### Brontekst
Laat me je meenemen terug in de tijd naar 1995. We zitten midden in wat toen de Toronto Blessing genoemd werd. Ook in ons land is deze beweging gearriveerd. Bekende en minder bekende christelijke Nederlandse leiders zijn naar Toronto gevlogen. Hier is hen de handen opgelegd en hebben zij een impartatie ontvangen. Zij geloven dat er een kracht of werking van de Geest op hen is overgebracht. In Toronto is er van alles met hen gebeurd. Ze hebben gehuild, gelachen, gebeefd. Ze zijn dronken in de Geest geweest. Ze zijn gevallen. Ze hebben allerlei klanken en geluiden gemaakt en hebben in dit alles in hun ogen iets moois van God ontvangen.
Terug in Nederland hebben zij in hun kerken en gemeentes op hun beurt weer de handen op mensen gelegd. Zo is ook in ons land de Toronto Blessing in al haar heftigheid losgebarsten. Overal worden er verfrissingsavonden gehouden. Gemeentes die hierin meegaan, zien een toestroom van nieuwe leden. Kerken en gemeentes, die hier afwachtend of zelfs negatief tegenover staan, verliezen soms veel meelevende leden, die wel “verder in de Geest” willen gaan.

### Opdracht
Kopieer uit de tekst over de Toronto Blessing letterlijk alles vanaf "Laat me je meenemen" tot en met "van God ontvangen.". De regels hieronder zijn afkomstig uit een andere bron.

### Bronfragment

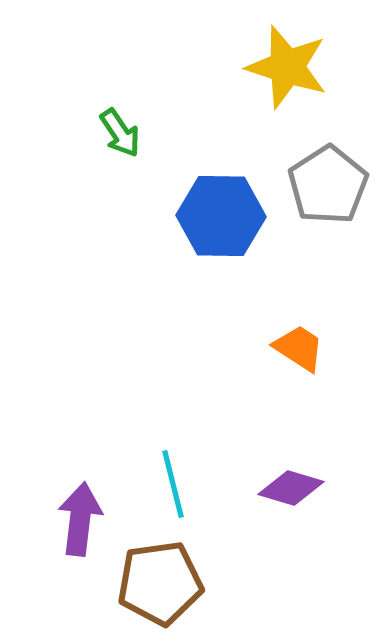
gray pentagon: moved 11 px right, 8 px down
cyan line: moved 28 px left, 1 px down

### Uitgewerkt antwoord
Laat me je meenemen terug in de tijd naar 1995. We zitten midden in wat toen de Toronto Blessing genoemd werd. Ook in ons land is deze beweging gearriveerd. Bekende en minder bekende christelijke Nederlandse leiders zijn naar Toronto gevlogen. Hier is hen de handen opgelegd en hebben zij een impartatie ontvangen. Zij geloven dat er een kracht of werking van de Geest op hen is overgebracht. In Toronto is er van alles met hen gebeurd. Ze hebben gehuild, gelachen, gebeefd. Ze zijn dronken in de Geest geweest. Ze zijn gevallen. Ze hebben allerlei klanken en geluiden gemaakt en hebben in dit alles in hun ogen iets moois van God ontvangen.